Leon ordered the agency to explain its actions, restore short-term benefits to evacuees who had been cut off and give them the two months of housing payments they would have received after payments finally stopped in August 2006. The ruling affects 11,000 families, mostly in Louisiana and Texas.

The judge cited letters from FEMA that gave contradictory explanations for decisions. He also described FEMA’s practice of conveying its decisions “cryptically … by a code or phrase” decipherable only after evacuees obtained a separate pamphlet explaining the codes.

FEMA’s critics in Congress used the opportunity presented by the ruling to call for changes.

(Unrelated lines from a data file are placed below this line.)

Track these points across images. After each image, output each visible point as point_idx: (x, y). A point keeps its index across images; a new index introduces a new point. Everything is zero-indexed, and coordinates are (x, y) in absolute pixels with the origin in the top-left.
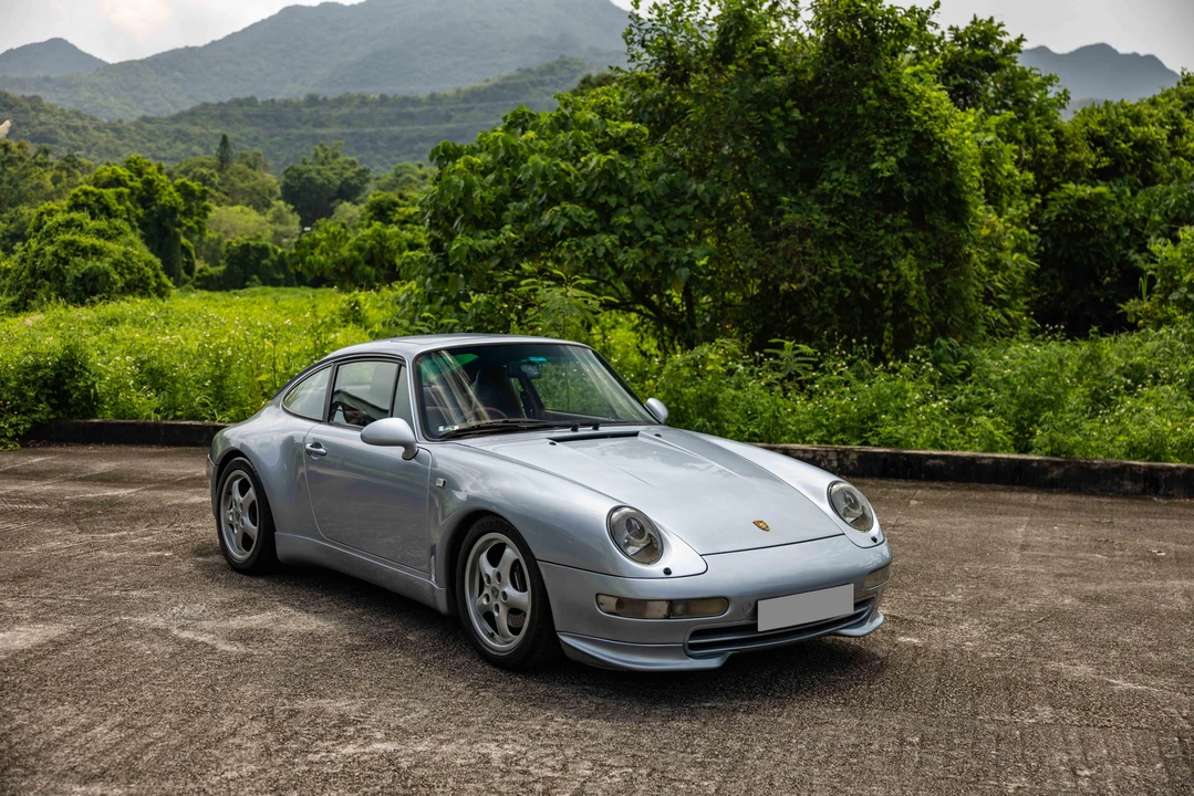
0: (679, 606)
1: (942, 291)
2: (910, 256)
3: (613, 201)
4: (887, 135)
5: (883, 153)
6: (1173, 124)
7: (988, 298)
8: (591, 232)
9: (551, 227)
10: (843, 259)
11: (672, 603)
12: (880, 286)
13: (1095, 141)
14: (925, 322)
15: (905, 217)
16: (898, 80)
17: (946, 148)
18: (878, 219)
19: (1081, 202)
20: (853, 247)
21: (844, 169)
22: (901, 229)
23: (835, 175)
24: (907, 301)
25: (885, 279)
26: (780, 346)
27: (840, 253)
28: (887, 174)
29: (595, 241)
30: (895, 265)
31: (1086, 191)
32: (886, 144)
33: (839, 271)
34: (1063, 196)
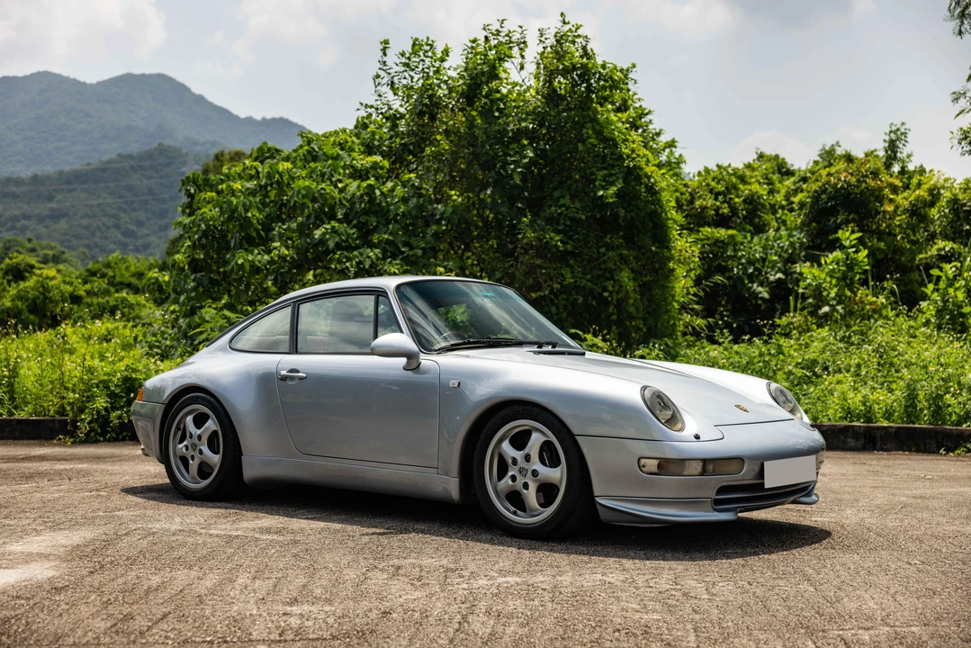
0: (710, 465)
1: (650, 300)
2: (627, 270)
3: (373, 221)
4: (604, 169)
5: (604, 184)
6: (768, 184)
8: (357, 248)
9: (322, 241)
10: (574, 272)
11: (705, 461)
12: (606, 294)
13: (714, 193)
14: (641, 325)
15: (620, 238)
16: (610, 124)
17: (652, 180)
18: (599, 239)
19: (717, 242)
20: (580, 262)
21: (568, 197)
22: (618, 247)
23: (562, 201)
25: (610, 288)
27: (571, 267)
28: (611, 200)
29: (361, 254)
30: (617, 278)
32: (605, 176)
33: (572, 281)
34: (703, 237)
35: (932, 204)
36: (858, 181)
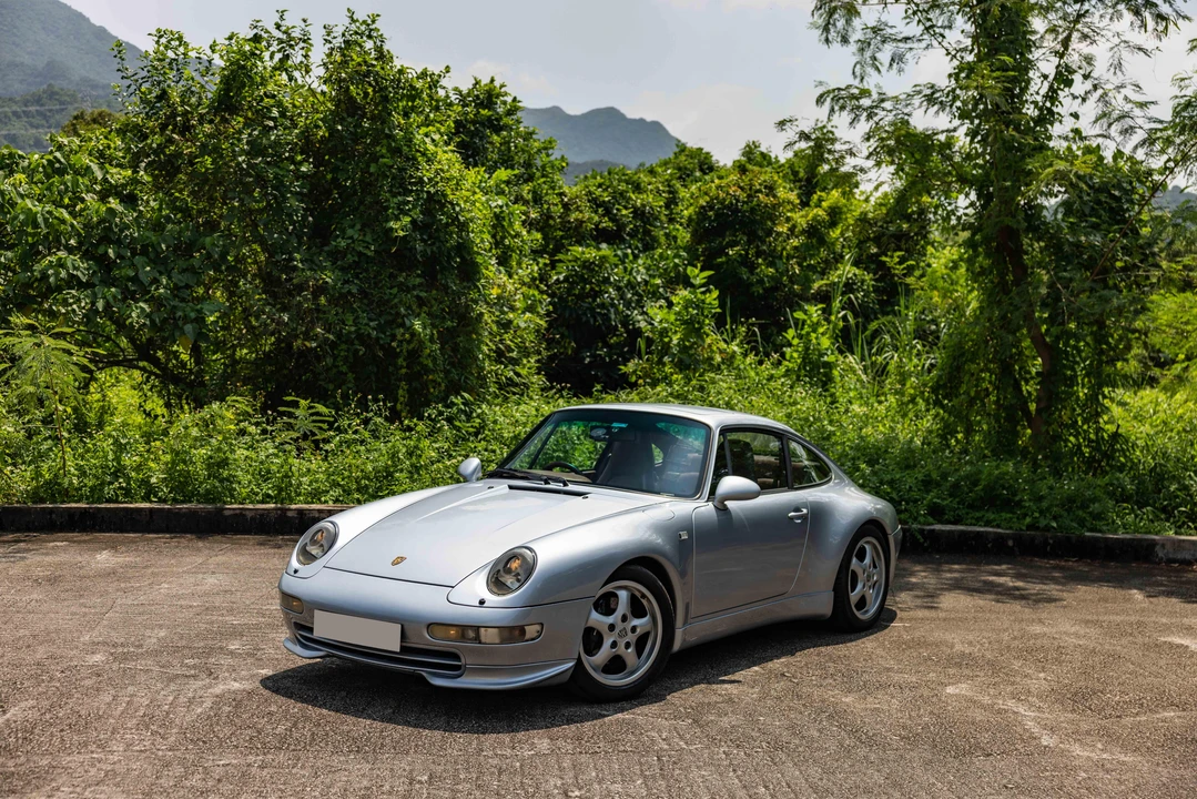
1: (455, 349)
2: (423, 315)
3: (114, 253)
4: (399, 194)
5: (397, 213)
6: (670, 192)
7: (500, 356)
8: (90, 285)
9: (43, 277)
10: (357, 317)
12: (394, 344)
13: (596, 203)
14: (439, 380)
15: (418, 276)
16: (410, 140)
17: (457, 209)
18: (391, 276)
19: (587, 265)
20: (368, 305)
21: (358, 227)
22: (414, 287)
23: (350, 232)
24: (421, 359)
25: (399, 337)
26: (295, 405)
27: (353, 311)
28: (401, 233)
29: (94, 294)
30: (407, 322)
31: (590, 253)
32: (399, 204)
33: (353, 329)
34: (570, 258)
35: (833, 224)
36: (749, 196)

“While this is a victory for the thousands who lost their homes during Hurricane Katrina, it is also a reminder that the system is still in desperate need of reform,” said Rep. Bennie Thompson, D-Miss., the incoming chairman of the House Homeland Security Committee, which oversees FEMA. “It is unacceptable to force overburdened victims to navigate through bureaucratic red tape to find out whether they will ever have a place to go home to.”

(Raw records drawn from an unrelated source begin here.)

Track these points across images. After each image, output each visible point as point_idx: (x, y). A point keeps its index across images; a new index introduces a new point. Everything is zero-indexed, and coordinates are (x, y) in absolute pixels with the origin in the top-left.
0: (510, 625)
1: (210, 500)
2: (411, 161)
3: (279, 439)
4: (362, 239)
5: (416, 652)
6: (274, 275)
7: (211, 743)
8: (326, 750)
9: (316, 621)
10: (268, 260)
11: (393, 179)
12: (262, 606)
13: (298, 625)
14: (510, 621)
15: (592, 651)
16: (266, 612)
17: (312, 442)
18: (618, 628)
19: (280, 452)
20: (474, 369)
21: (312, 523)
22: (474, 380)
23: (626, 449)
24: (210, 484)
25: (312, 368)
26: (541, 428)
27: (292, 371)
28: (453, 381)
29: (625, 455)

Under FEMA’s transitional housing program for victims of Hurricane Katrina and Hurricane Rita, evacuees were entitled to financial assistance either for 18 months or to a maximum of $26,200.

After Katrina hit on Aug. 29, 2005, FEMA began providing victims with short-term housing assistance. In February 2006, it attempted to transfer eligible evacuees to a longer-term assistance program, which required recipients to meet certain criteria, but denied thousands of their applications, according to Leon’s ruling. After a 30-day notice period, FEMA cut their short-term benefits as well.

Stephen Bradberry, organizer for the New Orleans chapter of the Association of Community Organizations for Reform Now, an advocacy group that filed the lawsuit, said the ruling “allows families more time to try and take care of their affairs. And it will buy more time to put pressure on the government to step up to the plate and handle its responsibilities.”

FEMA press secretary Aaron Walker said the agency’s “emergency sheltering initiative was conceived as a compassionate but short-term solution to shelter evacuees. By law, sheltering assistance can be provided for only a limited period of time.”

He added that FEMA had always intended to transfer eligible evacuees to the long-term benefits program.

“However,” he said, “some individuals and households do not qualify.”